Auftrag 1:
Prüfe, ob die Aussagen (a) bis (c) mit dem folgenden Gerichtsbeschluss übereinstimmen, und antworte jeweils mit Ja oder Nein samt den entscheidenden Worten des Gerichtsbeschlusses als wörtlichem Zitat. (a) Das Gericht hat den Antrag auf Erlass eines Strafbefehls zurückgewiesen. (b) Der Angeschuldigte muss die Kosten des Verfahrens tragen. (c) Der Fremdschaden soll bei etwa 1 100,00 Euro gelegen haben.

Bereitgestellter Text:
"""
Amtsgericht Berlin Tiergarten

Az: (290 Cs) 3032 PLs 5850/08

Beschluss vom 16.07.2008


Der Antrag der Amtsanwaltschaft Berlin vom 9. Juni 2008 auf Erlass eines Strafbefehles wird zurückgewiesen.

Die Landeskasse Berlin hat die Kosten des Verfahrens und die notwendigen Auslagen des Angeschuldigten zu tragen.

Gründe

Die Amtsanwaltschaft Berlin wirft dem Angeschuldigten vor, sich am 21. April 2008 gegen 14.00 Uhr in Berlin-Marzahn nach § 142 Abs 1 Nr. 1 StGB wegen unerlaubten Entfernens vom Unfallort strafbar gemacht zu haben.

Auf einem öffentlichen Parkplatz der Firma „…“ habe der Angeschuldigte einen Transporter des Herstellers … mit dem amtlichen Kennzeichen: … beladen. Dabei sei ein Ladungsteil gegen den neben dem … geparkten Pkw … (…) gestoßen, wodurch ein Fremdschaden von etwa 1 100,00 Euro entstanden sei. Obwohl der Angeschuldigte den Schadenseintritt bemerkt habe, habe er sich mit dem genannten Fahrzeug unerlaubt vom Unfallort entfernt.

Das beschließende Gericht verneint hinreichenden Tatverdacht, so dass der Antrag auf Erlass eines Strafbefehles zurückzuweisen ist.

Der Tatbestand des § 142 Abs. 1 StGB setzt zunächst einen „Unfall im Straßenverkehr“ voraus. Ein Verkehrsunfall ist ein plötzliches Ereignis im öffentlichen Verkehr, das mit dessen Gefahren in ursächlichem Zusammenhang steht und einen Personen- oder Sachschaden zur Folge hat, der nicht ganz unerheblich ist. Auch Schadensereignisse im ruhenden Verkehr können Verkehrsunfälle sein, wenn sie verkehrsbezogene Ursachen haben. Ein Unfall liegt aber nur vor, wenn das Schadensereignis durch die typischen Gefahren des Straßenverkehrs verursacht wurde.

So liegt der Fall nach Auffassung des beschließenden Gerichts hier nicht.
"""
Einträge:
"""
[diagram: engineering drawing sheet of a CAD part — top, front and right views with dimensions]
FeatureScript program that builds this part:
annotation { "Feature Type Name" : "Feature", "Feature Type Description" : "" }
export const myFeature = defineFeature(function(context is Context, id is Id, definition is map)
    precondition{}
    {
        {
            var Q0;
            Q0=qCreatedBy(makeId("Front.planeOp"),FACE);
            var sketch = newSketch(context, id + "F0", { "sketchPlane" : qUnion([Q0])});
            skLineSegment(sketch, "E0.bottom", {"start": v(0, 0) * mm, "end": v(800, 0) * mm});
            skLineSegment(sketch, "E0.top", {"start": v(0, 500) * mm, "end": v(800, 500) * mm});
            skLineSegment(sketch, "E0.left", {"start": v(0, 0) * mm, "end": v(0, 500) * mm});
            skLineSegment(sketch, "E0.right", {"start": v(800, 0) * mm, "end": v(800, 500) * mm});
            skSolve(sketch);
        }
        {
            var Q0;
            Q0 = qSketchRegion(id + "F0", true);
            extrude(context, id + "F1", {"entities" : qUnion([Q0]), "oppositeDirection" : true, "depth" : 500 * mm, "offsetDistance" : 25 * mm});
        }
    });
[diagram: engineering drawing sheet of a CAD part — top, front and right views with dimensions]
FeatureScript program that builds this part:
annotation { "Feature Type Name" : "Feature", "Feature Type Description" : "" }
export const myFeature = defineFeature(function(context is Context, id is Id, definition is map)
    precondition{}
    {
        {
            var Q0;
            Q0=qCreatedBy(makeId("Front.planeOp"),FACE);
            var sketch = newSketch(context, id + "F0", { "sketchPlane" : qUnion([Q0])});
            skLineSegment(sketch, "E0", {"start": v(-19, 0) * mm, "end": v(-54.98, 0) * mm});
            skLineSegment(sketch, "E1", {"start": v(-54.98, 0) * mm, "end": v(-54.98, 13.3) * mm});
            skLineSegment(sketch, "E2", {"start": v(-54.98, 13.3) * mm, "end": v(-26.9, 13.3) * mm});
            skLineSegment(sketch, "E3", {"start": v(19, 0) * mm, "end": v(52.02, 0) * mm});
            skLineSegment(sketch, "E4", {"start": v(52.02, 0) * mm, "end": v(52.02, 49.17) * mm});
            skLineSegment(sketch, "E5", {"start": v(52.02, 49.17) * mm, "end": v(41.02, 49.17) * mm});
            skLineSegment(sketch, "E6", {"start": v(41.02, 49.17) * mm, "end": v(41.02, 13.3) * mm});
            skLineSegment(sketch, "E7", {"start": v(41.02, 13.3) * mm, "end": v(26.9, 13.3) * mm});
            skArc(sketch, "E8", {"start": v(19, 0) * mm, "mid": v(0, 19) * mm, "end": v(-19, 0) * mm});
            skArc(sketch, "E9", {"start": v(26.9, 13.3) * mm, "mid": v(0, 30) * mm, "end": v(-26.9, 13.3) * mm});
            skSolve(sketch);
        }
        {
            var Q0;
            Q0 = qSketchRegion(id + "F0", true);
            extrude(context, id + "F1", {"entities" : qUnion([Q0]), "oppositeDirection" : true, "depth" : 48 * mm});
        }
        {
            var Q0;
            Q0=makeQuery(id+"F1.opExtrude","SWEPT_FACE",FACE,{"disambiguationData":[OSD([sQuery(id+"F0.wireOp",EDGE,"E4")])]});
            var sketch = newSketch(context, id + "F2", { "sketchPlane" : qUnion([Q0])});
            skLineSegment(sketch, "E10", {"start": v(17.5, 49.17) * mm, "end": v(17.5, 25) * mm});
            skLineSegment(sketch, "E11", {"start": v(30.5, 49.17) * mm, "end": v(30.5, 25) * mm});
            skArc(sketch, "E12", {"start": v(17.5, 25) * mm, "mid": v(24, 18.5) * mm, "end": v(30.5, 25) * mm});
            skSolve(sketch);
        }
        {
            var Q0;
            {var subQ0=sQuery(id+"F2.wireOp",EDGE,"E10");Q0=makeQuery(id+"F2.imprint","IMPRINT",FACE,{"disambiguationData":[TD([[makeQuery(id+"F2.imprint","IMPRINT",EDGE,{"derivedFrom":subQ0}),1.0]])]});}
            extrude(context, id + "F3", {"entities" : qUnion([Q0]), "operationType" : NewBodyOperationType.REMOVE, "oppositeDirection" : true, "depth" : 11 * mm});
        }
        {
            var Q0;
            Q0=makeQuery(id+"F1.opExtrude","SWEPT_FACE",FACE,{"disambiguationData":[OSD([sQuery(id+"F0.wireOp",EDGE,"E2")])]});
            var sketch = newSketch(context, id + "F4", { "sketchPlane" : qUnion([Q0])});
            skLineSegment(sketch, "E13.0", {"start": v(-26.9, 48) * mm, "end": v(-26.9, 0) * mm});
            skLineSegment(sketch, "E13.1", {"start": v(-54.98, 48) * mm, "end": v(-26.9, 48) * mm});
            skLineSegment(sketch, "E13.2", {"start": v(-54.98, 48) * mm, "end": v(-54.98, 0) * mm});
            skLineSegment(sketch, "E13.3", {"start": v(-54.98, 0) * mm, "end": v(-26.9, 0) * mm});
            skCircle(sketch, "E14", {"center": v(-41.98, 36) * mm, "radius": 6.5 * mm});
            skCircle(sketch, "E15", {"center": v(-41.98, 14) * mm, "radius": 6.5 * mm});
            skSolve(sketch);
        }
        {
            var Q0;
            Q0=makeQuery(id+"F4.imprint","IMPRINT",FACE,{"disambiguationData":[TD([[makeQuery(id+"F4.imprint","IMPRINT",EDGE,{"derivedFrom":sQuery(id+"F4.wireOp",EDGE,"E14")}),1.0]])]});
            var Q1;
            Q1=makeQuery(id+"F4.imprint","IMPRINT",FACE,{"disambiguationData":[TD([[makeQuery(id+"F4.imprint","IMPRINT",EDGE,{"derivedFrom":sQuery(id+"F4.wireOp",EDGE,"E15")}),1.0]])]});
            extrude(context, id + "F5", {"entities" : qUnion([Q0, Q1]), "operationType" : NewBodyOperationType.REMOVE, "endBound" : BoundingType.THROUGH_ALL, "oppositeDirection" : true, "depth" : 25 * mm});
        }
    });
"""
Auftrag 2:
Gib jede Zeile der Einträge zurück, in der die Zeichenfolge „depth“ vorkommt.

Richtige Antwort 1:
(a) Ja: „Der Antrag der Amtsanwaltschaft Berlin vom 9. Juni 2008 auf Erlass eines Strafbefehles wird zurückgewiesen.“
(b) Nein: „Die Landeskasse Berlin hat die Kosten des Verfahrens und die notwendigen Auslagen des Angeschuldigten zu tragen.“
(c) Ja: „wodurch ein Fremdschaden von etwa 1 100,00 Euro entstanden sei“

Richtige Antwort 2:
            extrude(context, id + "F1", {"entities" : qUnion([Q0]), "oppositeDirection" : true, "depth" : 500 * mm, "offsetDistance" : 25 * mm});
            extrude(context, id + "F1", {"entities" : qUnion([Q0]), "oppositeDirection" : true, "depth" : 48 * mm});
            extrude(context, id + "F3", {"entities" : qUnion([Q0]), "operationType" : NewBodyOperationType.REMOVE, "oppositeDirection" : true, "depth" : 11 * mm});
            extrude(context, id + "F5", {"entities" : qUnion([Q0, Q1]), "operationType" : NewBodyOperationType.REMOVE, "endBound" : BoundingType.THROUGH_ALL, "oppositeDirection" : true, "depth" : 25 * mm});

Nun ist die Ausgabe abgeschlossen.